Françoise Frenkel's memoire, 'Rien où poser ma tête', offers two things: an exciting journey of discovery of Berlin between the wars, including insights into largely unknown areas - commercial processes, court actions and the media of cultural exchange, and a report from a woman's perspective of flight and persecution in occupied France during the dark years. ... the re-emergence of Frenkel's book indicates that the years of Nazi occupation, although in the past, continue to resonate in the French present - and that we should probably expect more "literary discoveries" of this nature to emerge.

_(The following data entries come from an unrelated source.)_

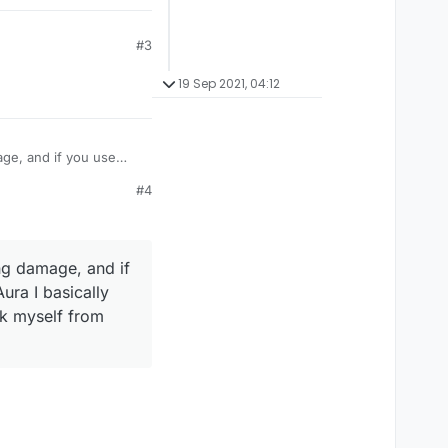
#3
19 Sep 2021, 04:12
age, and if you use
take damage like
#4
amage? Or is their some
ng damage, and if
ura I basically
ck myself from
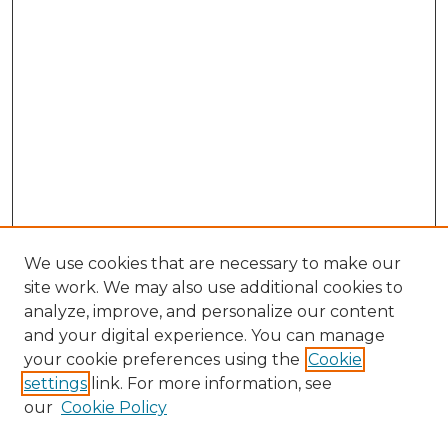
We use cookies that are necessary to make our
site work. We may also use additional cookies to
analyze, improve, and personalize our content
and your digital experience. You can manage
Search GS Commons
your cookie preferences using the
Cookie
settings
link. For more information, see
Enter search terms:
our
Cookie Policy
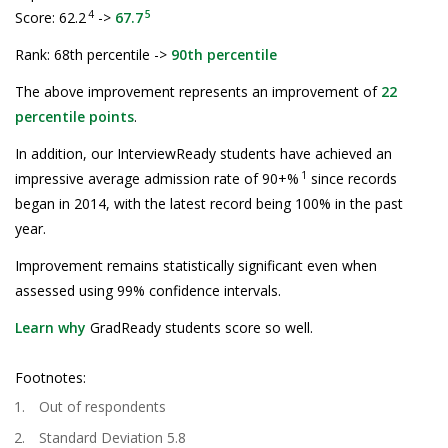
4
5
Score: 62.2
->
67.7
Rank: 68th percentile ->
90th percentile
The above improvement represents an improvement of
22
percentile points
.
In addition, our InterviewReady students have achieved an
1
impressive average admission rate of 90+%
since records
began in 2014, with the latest record being 100% in the past
year.
Improvement remains statistically significant even when
assessed using 99% confidence intervals.
Learn why
GradReady students score so well.
Footnotes:
Out of respondents
Standard Deviation 5.8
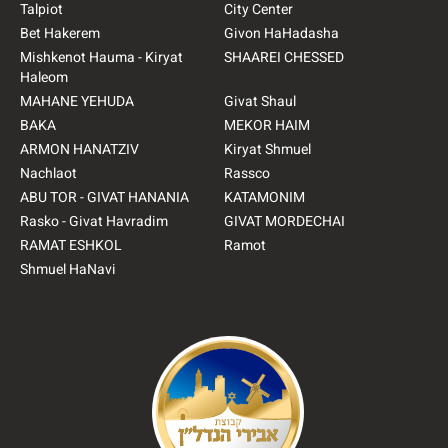
Talpiot
City Center
Bet Hakerem
Givon HaHadasha
Mishkenot Hauma - Kiryat
SHAAREI CHESSED
Haleom
MAHANE YEHUDA
Givat Shaul
BAKA
MEKOR HAIM
ARMON HANATZIV
Kiryat Shmuel
Nachlaot
Rassco
ABU TOR - GIVAT HANANIA
KATAMONIM
Rasko - Givat Havradim
GIVAT MORDECHAI
RAMAT ESHKOL
Ramot
Shmuel HaNavi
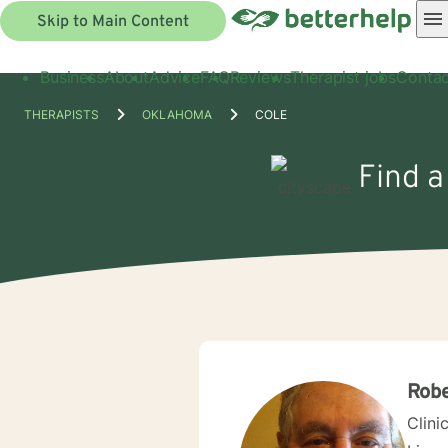
Skip to Main Content
Business
About
Advice
FAQ
Reviews
Therapist jobs
Contac
THERAPISTS
OKLAHOMA
COLE
Find a
Robe
Clini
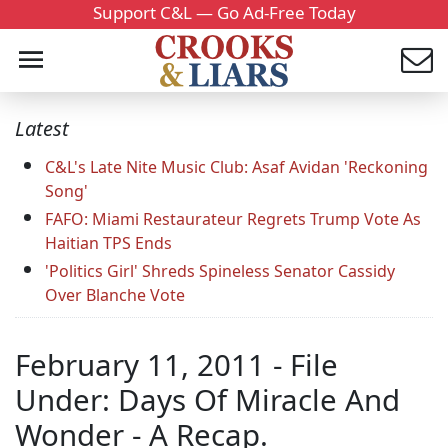
Support C&L — Go Ad-Free Today
Latest
C&L's Late Nite Music Club: Asaf Avidan 'Reckoning
Song'
FAFO: Miami Restaurateur Regrets Trump Vote As
Haitian TPS Ends
'Politics Girl' Shreds Spineless Senator Cassidy
Over Blanche Vote
February 11, 2011 - File
Under: Days Of Miracle And
Wonder - A Recap.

Françoise Frenkels Erinnerungen Rien où poser ma tête bieten zweierlei: eine aufregende Entdeckungsreise in das Berlin der Zwischenkriegszeit, mit Einblicken in bislang weitgehend unbekannte Räume, Agenten, Prozesse und Medien des Kulturtransfers, und: einen Bericht aus weiblicher Perspektive von Flucht und Verfolgung im besetzten Frankreich der années noires. ... die 'Wiederkehr' von Frenkels Buch, dass die Okkupationszeit nicht aufhört, in die französische Gegenwart hineinzuwirken – und dass es vermutlich noch viele 'Wiedergänger' dieser Art geben wird.
Margarete Zimmermann 2015

Frenkel having obtained a visa for Switzerland soon after her arrival in France in 1939, she delayed going there for a couple of years. In August 1942, she narrowly avoided capture and deportation, then the police carried out a raid on the little "Hotel Arche de Noe" ("Noah's Ark Hotel") where she was staying. All the hotel's other Jewish guests were escorted into police trucks. She went "underground" and was dependent for survival on "good" French people. Under Italian officials, Frenkel's presence was granted a level of legal status. Friends organised a Swiss visa for her and just a few days before its expiry she succeeded in entering Switzerland at the third attempt.

=== Later years ===
Françoise Frenkel was already 53 when she crossed the frontier near Annecy. She lived for more than another thirty years, dying at Nice on 18 January 1975. Very little is known about her final decades. She was again in Berlin in 1959 visiting the divided city to apply for compensation in respect of her lost goods while escaping in 1939. In 1960 the West German government paid her DM 3,500 as "reparation".